La lunga insurrezione
a Wukan

23/12/2011

23 dicembre 2011

Dopo mesi di proteste, nel villaggio di Wukan (provincia del Guangdong) la situazione si è tragicamente aggravata un mese fa, in seguito alla morte di uno dei leader delle contestazioni che si trovava sotto la custodia delle autorità locali. Ieri i cittadini di Wukan hanno accettato di terminare la protesta e iniziare le trattative con il governo locale – ma forse sarà necessario il coinvolgimento del governo nazionale.

Questa è solo uno dei molti casi che negli ultimi anni hanno visto la popolazione cinese opporsi alla confisca di terre, per alimentare il boom degli immobili e l’urbanizzazione, e portar denaro alle casse del governo locale. In questo caso la protesta è iniziata mesi fa, quando la Fengtian Livestock Company e la Country Garden si sono accordate per sfruttare terreni contesi, reclamati dagli abitanti del villaggio per poterli coltivare.

Perché dunque il caso di Wukan è differente?

Innanzitutto per la durata dell’insurrezione: quattro mesi. In secondo luogo, per i suoi numeri: anche se le persone impegnate attivamente nelle manifestazioni sono state circa un migliaio, l’intero villaggio è stato unito contro il governo locale. Inoltre a far la differenza è la risposta: le autorità hanno esautorato i funzionari locali e posto il blocco all’uscita e all’ingresso  del villaggio, che rimasto del tutto isolato. 

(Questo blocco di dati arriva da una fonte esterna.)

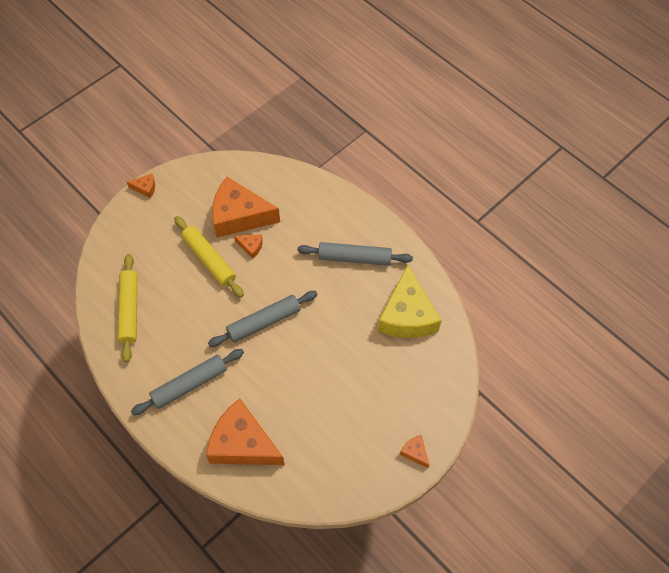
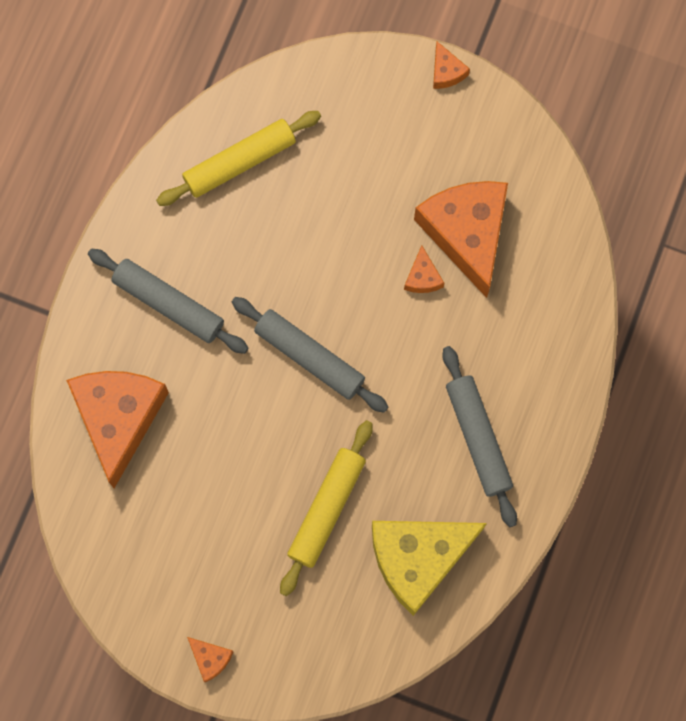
camera: 65 degrees right, 15 degrees up
yellow rolling pin [174,216,244,297] -> yellow rolling pin moved to [280,420,373,596]
orange cheese [400,435,429,468] -> orange cheese turned 105 degrees clockwise [187,637,234,683]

L’intervento delle autorità provinciali o del governo centrale è abituale in questo genere di rivolte, ma nel caso di Wukan la reazione è stata piuttosto lenta. Ciò ha fatto sì che la situazione si aggravasse, raggiungendo livelli di emergenza che ora si tenta di far rientrare, da un lato impiegando la forza e, dall’altro, con un atteggiamento più conciliante.  

Sino ad ora le proteste sono sempre state contro i governi locali, e le popolazioni si aspettano che   Pechino  intervenga contro i funzionari locali corrotti. Così Pechino è rimasta piuttosto indenne dalle critiche, e ha sempre indotto il governo locale a qualche sorta di compromesso. Ma ora che l’economia cinese sta rallentando – anche a causa del calo della domanda europea, che frena le esportazioni – le rivolte aumentano e mettono sotto grande pressione Pechino, proprio mentre diminuiscono le risorse economiche a disposizione per accontentare tutti.

Se Pechino sbaglia nell’affrontare queste proteste – e il margine di errore aumenta mano a mano che le proteste si espandono e diventano un movimento unico –  il target delle contestazioni potrebbe spostarsi dai governi locali a quello centrale.